Even while they argued, Maclise pressed on with the painting. His ambition was epic: the canvas is five metres wide and three metres high, and he employed scores of models to pose for his characters. Their costumes are anachronistic. 

“The Normans are dressed in military uniforms that date from 200 years after the event. There’s no Celtic ornament, it’s all Hiberno-Norse or Scandinavian. Maclise didn’t concern himself with the accuracy in the way we do when we interrogate these historical events today.” 

The artist included some objects that are, as Rooney puts it, “frankly daft. There’s a trombone, for instance. It won’t surprise you to learn that there were no trombones in 12th century Ireland, but it’s prominently displayed in the background. There’s also an African shield. These were props Maclise must have had in his studio, so he put them in.” 

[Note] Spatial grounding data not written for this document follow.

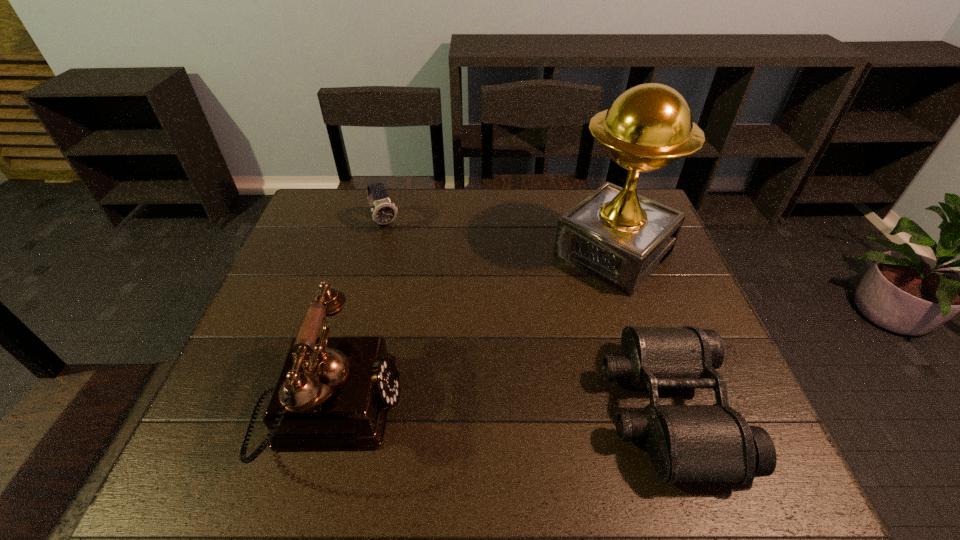
The height and width of the screenshot is (540, 960). In order to click on free space located 0.360m on the face of the third tallest object in this screenshot , I will do `click(431, 314)`.

You are a GUI agent. You are given a task and a screenshot of the screen. Output one action in this format:
    pyautogui.click(x=<x>, y=<y>)
    Task: Click on the free region located 0.120m on the front-facing side of the award
    
    Given the screenshot: What is the action you would take?
    pyautogui.click(x=554, y=309)

Identify the location of vacant position located on the front-facing side of the award. The height and width of the screenshot is (540, 960). (528, 334).

Where is `free location located on the front-facing side of the award`? The width and height of the screenshot is (960, 540). free location located on the front-facing side of the award is located at coordinates (498, 362).

Where is `watch that is at the far edge`? Image resolution: width=960 pixels, height=540 pixels. watch that is at the far edge is located at coordinates (384, 211).

Image resolution: width=960 pixels, height=540 pixels. I want to click on award present at the far edge, so click(x=615, y=235).

The width and height of the screenshot is (960, 540). I want to click on telephone present at the near edge, so click(x=333, y=392).

Locate an element on the screen. The width and height of the screenshot is (960, 540). binoculars that is positioned at the near edge is located at coordinates (686, 443).

The height and width of the screenshot is (540, 960). Find the location of `object located at the left edge`. object located at the left edge is located at coordinates (333, 392).

Identify the location of binoculars that is at the right edge. pos(686,443).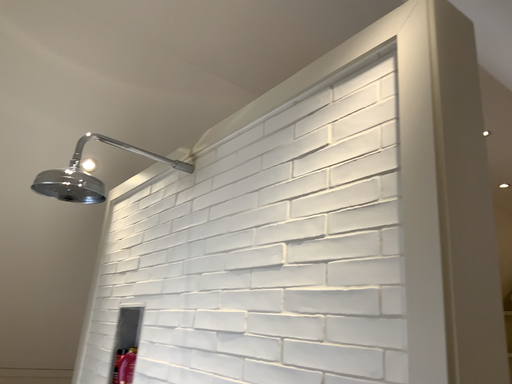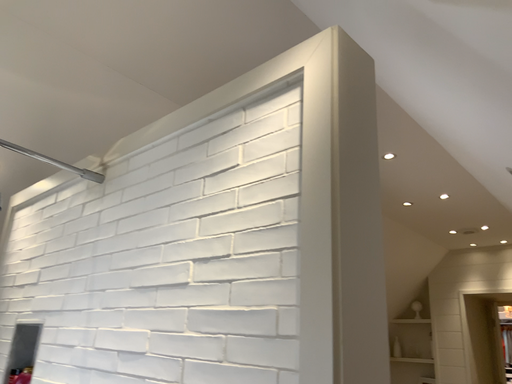
Question: Which way did the camera rotate in the video?

Choices:
 (A) rotated right
 (B) rotated left

Answer: (A)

In 1854, Maclise exhibited The Marriage of Strongbow and Aoife at the Royal Academy, where it caused a minor sensation. Even so, the commissioners reneged on paying him, “and then the art collector Lord Northwick offered €4,000 for the painting, an extraordinary figure the exasperated Maclise could not really refuse.” When Northwick died, the painting was sold at Bonham’s in London. It passed to a new owner, and remained in a private collection until 1879, when it was purchased by Sir Richard Wallace at an auction at Christie’s. Wallace was a wealthy British landowner and art collector who had been appointed a member of the Board of the NGI in January that year, and he gifted the painting to its collection in July, saying, “I have always felt that this masterly painting of our great Irish artist ought to find a permanent home on Irish soil.” 

The NGI collection extends to more than 16,000 works of art, and only a fraction is ever on public display. At some point, The Marriage of Strongbow and Aoife was put into storage, where it remained for decades. 

“It was really only rehabilitated in 1966 [the fiftieth anniversary of the Easter Rising]. It was brought up from the bowels of the building and put on show again. The painting had only ever been known as The Marriage of Strongbow and Eva, but it was at this time that Eva was Gaelicised as Aoife. Maclise never called the painting The Marriage of Strongbow and Aoife, but that’s what everybody knows it as today.” 

 Maclise managed in time to overcome his differences with the Westminster Fine Art Commissioners, and won the contracts for two massive historical paintings, The Meeting of Wellington and Bucher after the Battle of Waterloo and The Death of Nelson. Both are still on view at the Palace of Westminster. 

Sadly, the several years labour it took to complete the paintings undermined Maclise’s health; he died of acute pneumonia in April 1870, at his home on Cheyne Walk, Chelsea. He is buried in Kensal Green Cemetery.